Q. I think you said that you were taking three weeks off leading into the Masters now after this. What are you going to do in those three weeks? Are you going to go there and play the course? Are you going to go have vacation? What does your schedule look like for the next three weeks leading into it?

RORY McILROY: Yeah, so next week I have my coach, Michael Bannon, over from Northern Ireland. I’ll spend a week with him.

The week after that, I will spend a little bit of time down in Miami. Caroline is playing a tournament down here.

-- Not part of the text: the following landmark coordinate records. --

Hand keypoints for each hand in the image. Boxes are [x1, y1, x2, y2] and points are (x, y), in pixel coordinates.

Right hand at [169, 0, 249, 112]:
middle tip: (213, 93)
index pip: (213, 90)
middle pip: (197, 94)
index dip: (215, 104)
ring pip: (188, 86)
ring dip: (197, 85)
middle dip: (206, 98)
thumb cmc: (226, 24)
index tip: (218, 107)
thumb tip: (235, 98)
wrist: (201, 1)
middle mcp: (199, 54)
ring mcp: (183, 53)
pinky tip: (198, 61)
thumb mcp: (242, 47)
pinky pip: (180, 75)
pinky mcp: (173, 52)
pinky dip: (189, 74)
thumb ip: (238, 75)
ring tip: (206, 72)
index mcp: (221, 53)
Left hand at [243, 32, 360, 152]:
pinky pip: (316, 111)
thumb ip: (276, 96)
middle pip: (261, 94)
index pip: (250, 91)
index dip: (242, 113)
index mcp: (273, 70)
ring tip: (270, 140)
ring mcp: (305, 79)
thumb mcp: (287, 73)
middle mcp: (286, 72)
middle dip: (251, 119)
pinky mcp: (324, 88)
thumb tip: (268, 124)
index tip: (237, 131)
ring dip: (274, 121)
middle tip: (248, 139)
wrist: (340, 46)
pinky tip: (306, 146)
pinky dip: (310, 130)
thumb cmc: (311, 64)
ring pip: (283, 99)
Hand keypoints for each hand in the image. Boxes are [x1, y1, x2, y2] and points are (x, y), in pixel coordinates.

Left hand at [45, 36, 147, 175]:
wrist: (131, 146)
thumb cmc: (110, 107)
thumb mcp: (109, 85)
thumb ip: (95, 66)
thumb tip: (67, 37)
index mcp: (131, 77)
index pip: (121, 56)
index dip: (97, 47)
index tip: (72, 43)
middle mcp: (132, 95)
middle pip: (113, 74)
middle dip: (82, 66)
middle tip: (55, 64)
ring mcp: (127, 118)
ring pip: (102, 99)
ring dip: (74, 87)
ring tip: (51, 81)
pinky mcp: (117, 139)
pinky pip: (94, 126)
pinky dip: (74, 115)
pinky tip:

And then the week before the Masters, I’ll go up to Augusta for a couple of days, do what I usually do, map the course out and sort of do my own diagrams and my own drawings of the greens, slopes. You sort of know where the pin positions are going to be for all four days, so you sort of reacquaint yourself with those, take different putts from all areas of the greens.

Then after that, I’ll go back down to West Palm Beach and practice for a few more days and then head back up to Augusta on Monday night or Tuesday morning.

Q. The 13th hole is the longest par 3 on the golf course, just wondering how do you attack that hole for the four days here? Obviously it’s not exactly a birdie hole. How do you play that hole?

RORY McILROY: It’s sort of one of those par 3s that if you can play it in even par for the week, you’re very happy and you just get out of there. It comes after a par 5, the 12th, where it’s a bit of a birdie chance. You know, if you can birdie that, you just try and hit it on to the green anywhere and take your three and run. Because usually it’s down winds, so it’s very hard to hold the green, especially if it’s firm. You’ve got to punch it short and let it run on. You can get an inconsistent bounce, especially with the bermuda.

Yeah, it’s a difficult par 3 and it’s one of the holes out there that you just try and hit the middle of the green and take your two putts and get out of there. And if you make a 2, it’s a bonus and if you make a 4, you might lose a little bit of ground on the field, but there will be plenty of other guys doing, that as well.

Q. What about 15, much shorter, is that one where it’s green light, get the momentum going?

RORY McILROY: Yeah, it could be. Again, depends on the firmness of the greens. They are very narrow, shallow greens, so you have to get your distance control right. Yeah, it’s only a short iron in, so you could view that as a birdie hole and obviously the hole after, if you get the right wind, you can drive the green. There’s a couple of birdie holes in a row there.

Obviously 17 can play tough if the wind blows in a certain direction, and obviously 18 is one of the most difficult finishing holes on TOUR.

It’s an interesting final few holes. You’ve got some chances where you can pick some shots up, but you can also give a few shots away. I think it’s an exciting finish to the golf course.